Drinking binges can lead to popularity, and not just for actors and politicians. The King of all Cosmos got smashed, then smashed up all the stars in the sky. So he had his tiny son to whip up some quick replacements with the help of the super sticky katamari, which picks up anything it happens to roll over, from squealing mice to bellowing sumo wrestlers. The videogame was beloved by many, the prologue to the sequel says so, who all immediately became fans of the massive King. Now he's decided to take the requests of his adoring public, which is a good thing because there seems to be quite a few planets also missing from the night sky.
So the prince wanders around the lovely Select Garden as funky music plays in time with his footsteps. He can save his progress, load up his previous accomplishments to fill the sky with familiar constellations, dress up with a scarf and giraffe head, read the cute descriptions of every object he's managed to roll so far, sing or swap places with one of his cousins, and of course accept the requests of his father's fans who want their new idol to solve their own petty problems. All of this is spiced up with cut-scenes of the King in his younger days; a silent opera of cruelty and love, tragedy and triumph, befitting of such a noble, if quite irresponsible, monarch.
When it comes to controls, nothing needed to change so nothing has changed. The katamari is still rolled via the analogue sticks, and still effected by the size and general composition of your big clump of soul, though the control does feel just a bit smoother and you tend to lose less items in those inevitable collisions. Don't think you'll have an easy time of it though, even if you were a master of the original. Passing a particular mission isn't particularly difficult, but getting those coveted perfect rolls, and not being chastised by both King and fans for your lackluster abilities, becomes a matter of refined skill, especially the careful use of the princely dash for rapid roll ups.
Of course, the King of All Cosmos has become a little bored with always trying to reach a certain size within a certain time limit. That's why you'll find yourself speeding along with a nitro-fueled katamari that can only move forward, keeping your katamari burning big and bright to make the ultimate campfire, catching fireflies to help a obsessive student study by moonlight, rolling up the most expensive items for the sake of the poor strawberry deprived pandas, and playing "new rule" katamari where you have to get the biggest size with the fewest items. You might even roll up the head of a snowman in a winter wonderland, take a trip down to the bottom of the sea, or even go up among the stars to roll up that big burning ball of gas we call the sun, with the earth as your katamari. Though there's plenty of familiar objectives to be had, with more presents and more cousins to earn, though this time you can choose the tune you'll roll to, and even tumble along with a friend in the new cooperative mode. Versus mode has also gotten a major upgrade with an entire city to roll up before your friend does, making for many hours of split-screen crashes and smashes.
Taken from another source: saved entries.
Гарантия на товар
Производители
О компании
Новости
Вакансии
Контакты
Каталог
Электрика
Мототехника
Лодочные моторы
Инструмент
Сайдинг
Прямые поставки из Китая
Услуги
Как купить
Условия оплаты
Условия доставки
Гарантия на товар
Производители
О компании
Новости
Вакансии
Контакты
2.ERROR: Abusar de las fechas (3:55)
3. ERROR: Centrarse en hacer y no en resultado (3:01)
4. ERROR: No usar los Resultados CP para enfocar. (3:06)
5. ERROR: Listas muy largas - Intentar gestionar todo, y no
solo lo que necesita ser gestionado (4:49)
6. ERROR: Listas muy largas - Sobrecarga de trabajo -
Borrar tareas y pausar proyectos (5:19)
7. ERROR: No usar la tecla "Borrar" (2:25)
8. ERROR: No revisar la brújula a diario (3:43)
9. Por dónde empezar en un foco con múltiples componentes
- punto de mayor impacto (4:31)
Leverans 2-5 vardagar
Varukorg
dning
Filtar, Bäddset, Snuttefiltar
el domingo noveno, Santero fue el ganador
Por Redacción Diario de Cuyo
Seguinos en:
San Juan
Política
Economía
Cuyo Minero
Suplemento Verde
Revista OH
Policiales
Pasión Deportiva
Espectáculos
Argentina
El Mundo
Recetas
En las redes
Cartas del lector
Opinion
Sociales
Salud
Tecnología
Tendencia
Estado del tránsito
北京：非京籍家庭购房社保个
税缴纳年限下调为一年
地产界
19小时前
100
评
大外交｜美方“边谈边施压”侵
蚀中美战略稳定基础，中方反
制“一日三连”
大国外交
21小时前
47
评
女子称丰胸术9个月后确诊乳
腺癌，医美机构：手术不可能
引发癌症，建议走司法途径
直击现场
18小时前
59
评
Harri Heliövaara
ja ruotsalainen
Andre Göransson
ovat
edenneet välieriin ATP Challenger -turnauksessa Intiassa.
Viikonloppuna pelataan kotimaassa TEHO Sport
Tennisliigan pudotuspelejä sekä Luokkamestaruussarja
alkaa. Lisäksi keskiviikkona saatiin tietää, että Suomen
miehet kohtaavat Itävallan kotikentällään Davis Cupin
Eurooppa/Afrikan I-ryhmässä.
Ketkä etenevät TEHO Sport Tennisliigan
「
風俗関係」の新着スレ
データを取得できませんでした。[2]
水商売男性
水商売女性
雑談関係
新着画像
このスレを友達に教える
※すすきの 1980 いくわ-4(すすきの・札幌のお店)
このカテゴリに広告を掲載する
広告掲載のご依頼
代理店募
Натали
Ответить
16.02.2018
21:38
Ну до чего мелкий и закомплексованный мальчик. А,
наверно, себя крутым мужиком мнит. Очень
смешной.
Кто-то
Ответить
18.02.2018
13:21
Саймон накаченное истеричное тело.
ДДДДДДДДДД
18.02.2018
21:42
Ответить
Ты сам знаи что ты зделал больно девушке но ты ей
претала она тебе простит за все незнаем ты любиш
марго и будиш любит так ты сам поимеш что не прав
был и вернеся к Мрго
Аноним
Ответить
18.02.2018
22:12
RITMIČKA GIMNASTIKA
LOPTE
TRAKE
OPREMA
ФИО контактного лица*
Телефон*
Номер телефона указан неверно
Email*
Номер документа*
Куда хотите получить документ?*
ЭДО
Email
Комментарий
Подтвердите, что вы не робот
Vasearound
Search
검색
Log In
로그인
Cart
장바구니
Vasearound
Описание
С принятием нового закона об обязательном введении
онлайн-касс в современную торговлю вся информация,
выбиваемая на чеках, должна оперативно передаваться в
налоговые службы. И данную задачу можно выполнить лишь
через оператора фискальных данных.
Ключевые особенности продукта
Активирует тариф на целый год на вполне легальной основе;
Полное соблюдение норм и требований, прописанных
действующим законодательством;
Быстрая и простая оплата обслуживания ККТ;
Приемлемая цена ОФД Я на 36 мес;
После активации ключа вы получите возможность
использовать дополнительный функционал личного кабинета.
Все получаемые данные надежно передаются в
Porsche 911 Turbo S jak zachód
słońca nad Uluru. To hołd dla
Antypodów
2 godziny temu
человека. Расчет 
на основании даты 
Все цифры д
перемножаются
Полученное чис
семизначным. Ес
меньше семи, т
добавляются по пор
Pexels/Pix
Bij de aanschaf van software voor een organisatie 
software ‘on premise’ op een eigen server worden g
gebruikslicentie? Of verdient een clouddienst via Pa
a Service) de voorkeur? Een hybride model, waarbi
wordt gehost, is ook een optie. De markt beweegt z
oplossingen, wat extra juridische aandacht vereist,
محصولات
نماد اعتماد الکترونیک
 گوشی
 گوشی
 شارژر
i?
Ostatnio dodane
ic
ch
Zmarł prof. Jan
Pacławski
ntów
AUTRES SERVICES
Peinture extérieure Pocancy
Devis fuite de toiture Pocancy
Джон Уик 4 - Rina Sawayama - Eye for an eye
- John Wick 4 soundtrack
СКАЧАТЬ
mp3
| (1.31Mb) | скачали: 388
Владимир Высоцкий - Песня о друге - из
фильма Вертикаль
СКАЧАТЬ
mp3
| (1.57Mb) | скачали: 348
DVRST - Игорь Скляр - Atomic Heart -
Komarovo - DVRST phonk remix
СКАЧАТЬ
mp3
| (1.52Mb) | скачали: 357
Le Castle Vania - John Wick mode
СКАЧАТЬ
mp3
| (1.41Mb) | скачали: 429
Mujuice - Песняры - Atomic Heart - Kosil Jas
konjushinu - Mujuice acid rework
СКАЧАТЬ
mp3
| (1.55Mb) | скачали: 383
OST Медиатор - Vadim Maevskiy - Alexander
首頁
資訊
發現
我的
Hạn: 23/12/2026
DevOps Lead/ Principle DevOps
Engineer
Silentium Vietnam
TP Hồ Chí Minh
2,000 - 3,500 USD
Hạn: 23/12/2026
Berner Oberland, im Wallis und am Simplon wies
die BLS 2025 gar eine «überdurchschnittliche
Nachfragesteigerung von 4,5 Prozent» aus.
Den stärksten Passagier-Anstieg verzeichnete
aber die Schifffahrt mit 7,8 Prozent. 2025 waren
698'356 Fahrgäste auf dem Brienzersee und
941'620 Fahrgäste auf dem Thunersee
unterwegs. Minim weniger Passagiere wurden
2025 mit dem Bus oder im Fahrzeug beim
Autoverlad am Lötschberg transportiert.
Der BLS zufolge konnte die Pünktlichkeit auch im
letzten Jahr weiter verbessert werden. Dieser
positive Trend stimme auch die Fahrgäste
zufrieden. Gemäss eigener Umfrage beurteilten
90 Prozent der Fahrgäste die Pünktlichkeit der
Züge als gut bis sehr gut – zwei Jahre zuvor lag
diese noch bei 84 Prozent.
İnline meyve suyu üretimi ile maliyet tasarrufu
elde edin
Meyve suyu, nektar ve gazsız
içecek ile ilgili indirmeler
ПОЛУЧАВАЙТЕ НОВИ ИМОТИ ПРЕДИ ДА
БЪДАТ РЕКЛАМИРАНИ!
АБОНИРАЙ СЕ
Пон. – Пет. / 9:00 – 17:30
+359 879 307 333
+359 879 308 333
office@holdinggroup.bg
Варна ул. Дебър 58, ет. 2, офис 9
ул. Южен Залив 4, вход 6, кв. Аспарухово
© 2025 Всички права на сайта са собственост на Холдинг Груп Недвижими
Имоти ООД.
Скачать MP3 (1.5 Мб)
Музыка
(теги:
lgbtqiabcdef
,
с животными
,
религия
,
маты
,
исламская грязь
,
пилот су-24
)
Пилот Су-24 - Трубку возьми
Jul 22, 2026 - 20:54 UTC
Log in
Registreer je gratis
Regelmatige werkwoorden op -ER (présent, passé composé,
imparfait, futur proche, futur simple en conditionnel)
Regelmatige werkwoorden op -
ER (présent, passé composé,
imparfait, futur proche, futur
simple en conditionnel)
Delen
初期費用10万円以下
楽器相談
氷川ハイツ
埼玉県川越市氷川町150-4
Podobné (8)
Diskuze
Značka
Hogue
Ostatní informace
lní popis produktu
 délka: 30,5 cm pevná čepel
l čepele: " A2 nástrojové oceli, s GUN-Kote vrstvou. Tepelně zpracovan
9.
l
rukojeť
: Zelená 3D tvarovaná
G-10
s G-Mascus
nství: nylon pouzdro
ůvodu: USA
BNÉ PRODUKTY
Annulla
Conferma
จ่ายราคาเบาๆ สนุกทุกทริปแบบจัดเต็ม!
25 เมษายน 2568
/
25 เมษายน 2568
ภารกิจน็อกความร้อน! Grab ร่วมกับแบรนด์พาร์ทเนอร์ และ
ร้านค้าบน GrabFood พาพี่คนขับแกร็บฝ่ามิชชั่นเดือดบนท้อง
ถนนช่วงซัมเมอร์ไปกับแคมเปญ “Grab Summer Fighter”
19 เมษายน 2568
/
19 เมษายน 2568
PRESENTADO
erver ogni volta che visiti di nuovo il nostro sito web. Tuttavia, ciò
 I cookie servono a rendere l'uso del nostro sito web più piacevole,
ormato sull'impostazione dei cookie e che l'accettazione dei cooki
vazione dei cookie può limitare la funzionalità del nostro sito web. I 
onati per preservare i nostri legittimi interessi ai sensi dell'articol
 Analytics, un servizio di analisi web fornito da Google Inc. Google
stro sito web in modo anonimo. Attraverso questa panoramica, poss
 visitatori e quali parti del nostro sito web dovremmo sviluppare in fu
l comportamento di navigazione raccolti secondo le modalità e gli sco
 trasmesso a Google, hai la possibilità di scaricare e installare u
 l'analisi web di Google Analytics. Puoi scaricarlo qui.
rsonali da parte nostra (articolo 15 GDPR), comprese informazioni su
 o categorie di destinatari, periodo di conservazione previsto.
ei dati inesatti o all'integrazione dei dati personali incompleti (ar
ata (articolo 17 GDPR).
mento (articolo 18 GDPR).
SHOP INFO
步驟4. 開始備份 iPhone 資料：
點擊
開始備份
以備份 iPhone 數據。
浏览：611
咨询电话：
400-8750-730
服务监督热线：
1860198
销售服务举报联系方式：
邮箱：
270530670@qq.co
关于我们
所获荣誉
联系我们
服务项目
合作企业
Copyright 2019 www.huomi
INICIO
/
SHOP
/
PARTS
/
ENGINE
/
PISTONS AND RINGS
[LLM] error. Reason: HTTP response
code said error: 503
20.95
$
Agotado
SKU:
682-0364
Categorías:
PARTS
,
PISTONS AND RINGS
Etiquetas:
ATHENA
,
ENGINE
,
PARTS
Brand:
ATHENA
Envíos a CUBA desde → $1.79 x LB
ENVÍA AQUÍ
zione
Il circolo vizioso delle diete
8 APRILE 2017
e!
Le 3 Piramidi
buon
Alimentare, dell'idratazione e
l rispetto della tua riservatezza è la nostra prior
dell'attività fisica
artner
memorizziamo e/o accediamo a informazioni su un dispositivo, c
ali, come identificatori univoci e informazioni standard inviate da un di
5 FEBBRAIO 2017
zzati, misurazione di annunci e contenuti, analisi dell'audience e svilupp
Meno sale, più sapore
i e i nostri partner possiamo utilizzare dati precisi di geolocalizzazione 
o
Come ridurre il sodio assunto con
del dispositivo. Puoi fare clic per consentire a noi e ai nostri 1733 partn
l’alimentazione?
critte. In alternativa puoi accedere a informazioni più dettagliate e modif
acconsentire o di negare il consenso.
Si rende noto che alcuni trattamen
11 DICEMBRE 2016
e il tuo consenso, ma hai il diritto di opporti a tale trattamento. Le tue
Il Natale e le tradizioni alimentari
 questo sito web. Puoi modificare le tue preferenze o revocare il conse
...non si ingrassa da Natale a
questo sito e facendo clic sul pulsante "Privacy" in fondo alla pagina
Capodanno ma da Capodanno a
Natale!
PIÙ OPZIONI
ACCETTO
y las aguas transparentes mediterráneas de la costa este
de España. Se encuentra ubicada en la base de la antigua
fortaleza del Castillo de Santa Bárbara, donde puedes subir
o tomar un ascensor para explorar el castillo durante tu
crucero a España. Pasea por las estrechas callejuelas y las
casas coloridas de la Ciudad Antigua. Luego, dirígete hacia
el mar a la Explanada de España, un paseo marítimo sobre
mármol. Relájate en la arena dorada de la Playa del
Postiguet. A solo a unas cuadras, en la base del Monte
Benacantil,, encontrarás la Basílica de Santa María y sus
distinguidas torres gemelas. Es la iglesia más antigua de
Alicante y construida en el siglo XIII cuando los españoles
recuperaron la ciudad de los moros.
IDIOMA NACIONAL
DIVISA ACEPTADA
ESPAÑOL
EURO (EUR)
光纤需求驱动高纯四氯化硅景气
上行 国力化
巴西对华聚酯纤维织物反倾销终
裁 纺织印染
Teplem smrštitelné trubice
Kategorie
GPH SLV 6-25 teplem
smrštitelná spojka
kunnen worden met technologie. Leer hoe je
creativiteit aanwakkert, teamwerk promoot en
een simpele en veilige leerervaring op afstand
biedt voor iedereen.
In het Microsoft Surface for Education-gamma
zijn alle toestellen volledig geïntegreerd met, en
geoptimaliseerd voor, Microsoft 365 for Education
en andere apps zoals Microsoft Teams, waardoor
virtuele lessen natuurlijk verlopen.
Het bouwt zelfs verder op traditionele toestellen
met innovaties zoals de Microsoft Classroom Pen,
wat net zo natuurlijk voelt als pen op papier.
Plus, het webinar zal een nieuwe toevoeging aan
Though what really impresses me about We ♥ Katamari is all the little touches that might not have a big impact on gameplay, but never fail to bring a smile to my face. Like the words the King spews out during the loading (like saying how boring loading is), and his laments should your start your roll before he's done his usual speech. The game's manual that not only instructs new players in the art of katamari, but tells the story of a fox and his animal friends as they attempt to play along with this new popular pastime. These are things that most games just don't bother with, but all this loving care to detail somehow it makes W♥K feel like a complete experience.
And that's a problem for reviewers who need to mention a few flaws so the reader doesn't think they're completely biased. The worst I could say is like the first the game is relatively short, but with all the variations in the katamari theme and the witty dialogue of the King that accompanies them, it's something I find myself keep coming back to in order to raise my scores and become a true katamari master. I could also say the music isn't quite as good as the original, but it creeps up on you insidiously until you find yourself bobbing your head to a tune you swear you hated at first. With songs like Katamari on the Swing and Sunbaked Savanna (made completely from animal noises), the music, like the game itself, has gone off in new and strange directions, but still has a flavor that fans of the original are bound to savor.
I used to say that no game was perfect. Now I'll have to say no game is perfect, except for We ♥ Katamari... especially if I don't want to get zapped by the laser eyes of the King of All Cosmos.